## Testo riportato

_ _ _ _ _ _ _

«Plasma iperimmune sicuro ed efficace»
L’Avis risponde con 1.600 donatori

Una delle armi utilizzate nella lunga guerra al coronavirus ha la sagoma morbida di una sacca di sangue con gli anticorpi irrobustiti. Sin dal principio dell’emergenza Sars-Cov-2 l’impiego del plasma iperimmune è stato inserito fra le migliori strategie applicabili nella cura delle persone colpite: si è fatta largo in fretta l’idea di utilizzare, nella lotta al virus, il plasma di chi il virus l’aveva sconfitto, in quanto carico di anticorpi capaci di bloccarne la diffusione.

Di questo e di altri aspetti legati alla prima e alla seconda ondata della pandemia si è parlato a lungo venerdì sera in un incontro online organizzato da Soroptimist (club di Treviglio e di Bergamo, che hanno a capo Paola Maria Negrini e Ivana Suardi) e Avis regionale e provinciale. I cui rispettivi presidenti, Oscar Bianchi e Artemio Trapattoni, hanno introdotto il tema sottolineando l’importanza della donazione e il ruolo vitale giocato dalla Lombardia – 500.000 unità di sangue raccolte in un anno in regione su un totale di 2 milioni in Italia, praticamente un quarto – e dalla provincia di Bergamo, con le sue 157 sezioni comunali fatte di 36.000 avisini quanto mai attivi.

«Da sempre il plasma iperimmune è utilizzato nei periodi critici delle grandi epidemie», ha ricordato la dottoressa Anna Falanga, direttrice dell’Unità di immunoematologia e medicina trasfusionale dell’ospedale Papa Giovanni XXIII e del dipartimento interaziendale di medicina trasfusionale delle provincia di Bergamo. «Se ne fece ricorso già nel 1880 ai tempi della difterite passando poi per poliomielite, spagnola, ebola e altre ancora: quindi è apparso subito un ottimo candidato anche al trattamento del Sars-Cov-2».

Va detto che, in proposito, si sono poi succedute analisi sulla sua efficacia, con qualche risultato contrastante o comunque degno di approfondimenti: «Ci sono stati casi privi di miglioramenti clinici significativi, o anche indicazioni piuttosto variabili sulla durata dell’iperimmunità. Ma innanzitutto i trials ci hanno confermato che l’impiego del plasma è sicuro e senza effetti collaterali; ed è per lo più emerso un impatto positivo, con riduzione della mortalità, aumento delle funzioni respiratorie e miglioramento degli indici infiammatori».

_ _ _ _ _ _ _

## Dati di partenza
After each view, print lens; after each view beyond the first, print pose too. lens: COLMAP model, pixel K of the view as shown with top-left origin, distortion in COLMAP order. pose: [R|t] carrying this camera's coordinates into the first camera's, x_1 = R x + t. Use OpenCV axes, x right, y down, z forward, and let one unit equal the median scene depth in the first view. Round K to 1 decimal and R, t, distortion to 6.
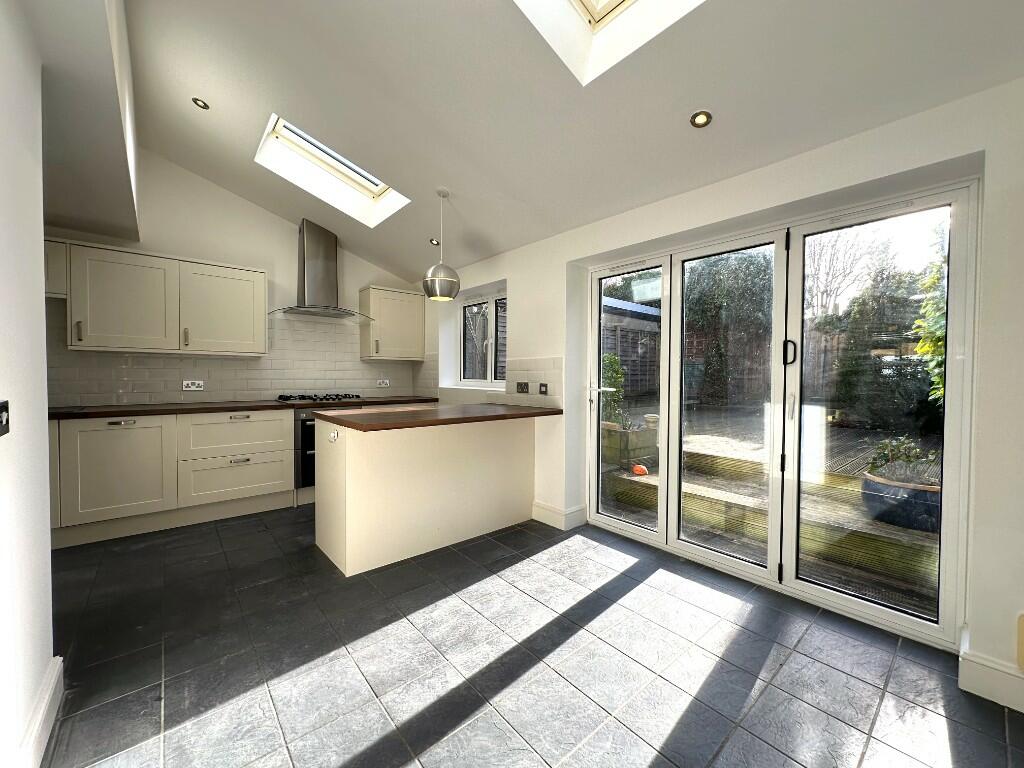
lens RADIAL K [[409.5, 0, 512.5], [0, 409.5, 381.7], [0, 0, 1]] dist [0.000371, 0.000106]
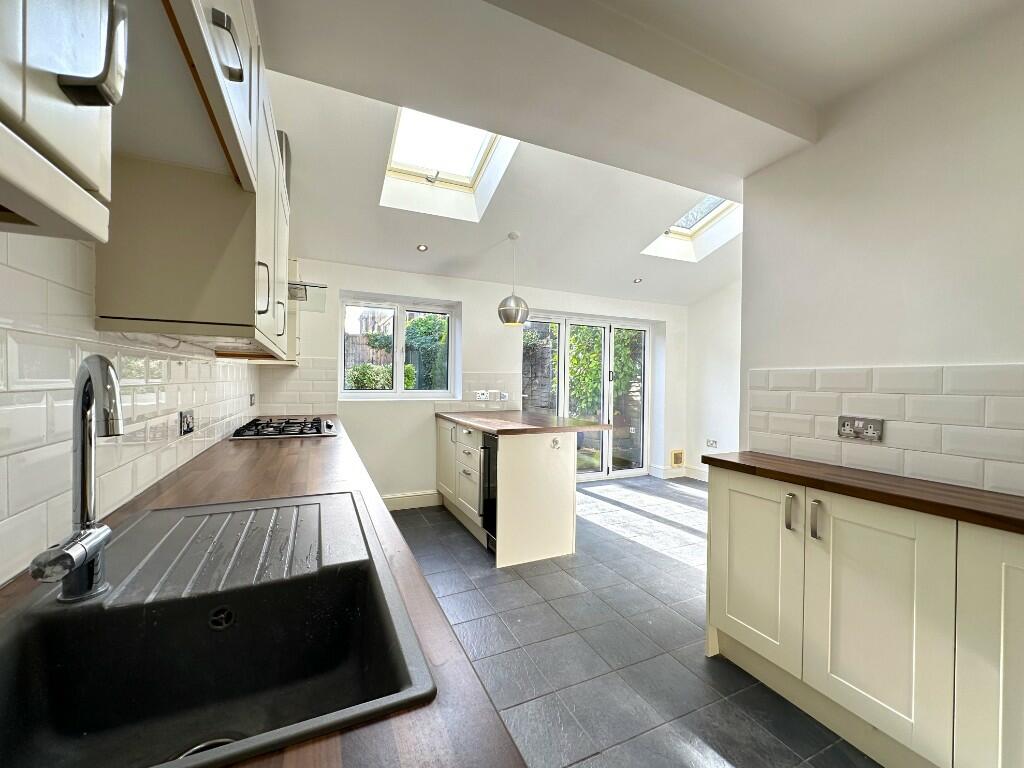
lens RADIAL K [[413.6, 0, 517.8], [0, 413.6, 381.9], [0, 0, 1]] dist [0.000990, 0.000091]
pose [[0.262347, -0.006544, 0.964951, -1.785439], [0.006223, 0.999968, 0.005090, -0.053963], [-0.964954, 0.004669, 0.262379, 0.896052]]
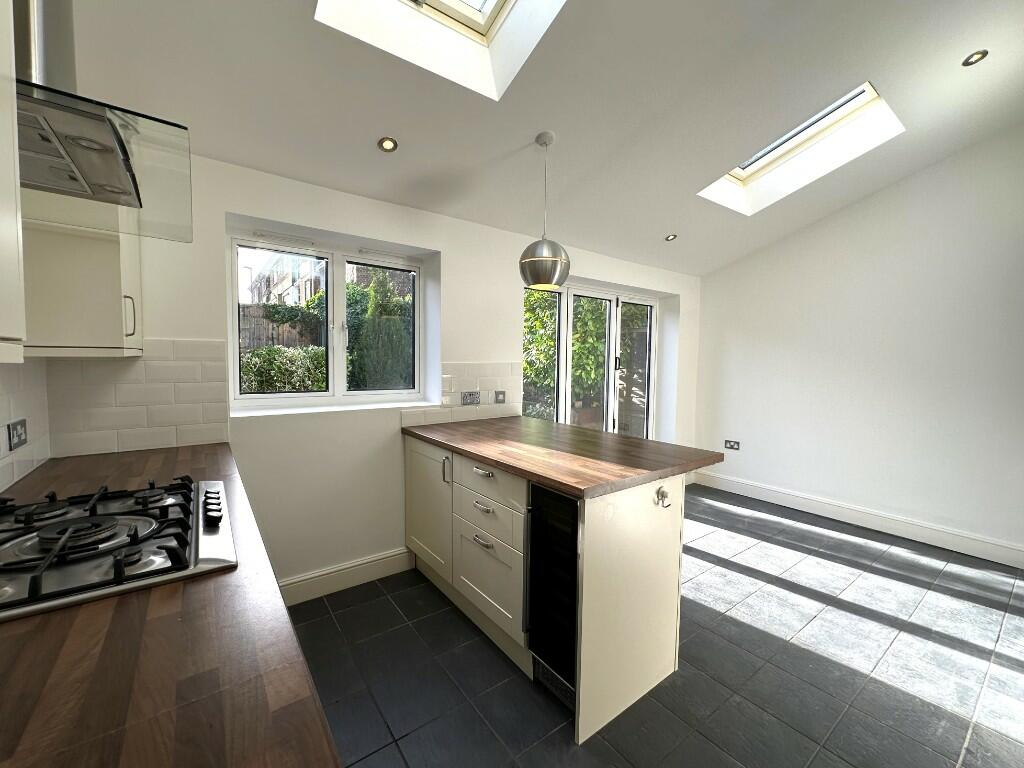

_ _ _ _ _ _ _

## Il tuo compito
Scrivi il seguito dell'articolo sul plasma iperimmune e la donazione dell'Avis, a partire dal punto in cui si interrompe. Le righe non servono per lo svolgimento.

## Risposta al compito
Fin dai primi giorni

E dunque l’utilizzo del plasma iperimmune è subito divenuto oggetto di particolare attenzione sin dai giorni della prima ondata, come ha spiegato la dottoressa Barbara Giussani, responsabile della Unità di Raccolta dell’Avis provinciale di Bergamo.

«La scorsa primavera i nostri donatori quasi scalpitavano per partecipare alla raccolta, anche in virtù di una forte spinta mediatica. Abbiamo così deciso di convogliare questo impulso altruistico in un’iniziativa ad ampio respiro, sorretta da standard fondamentali quali sicurezza, qualità ed efficacia».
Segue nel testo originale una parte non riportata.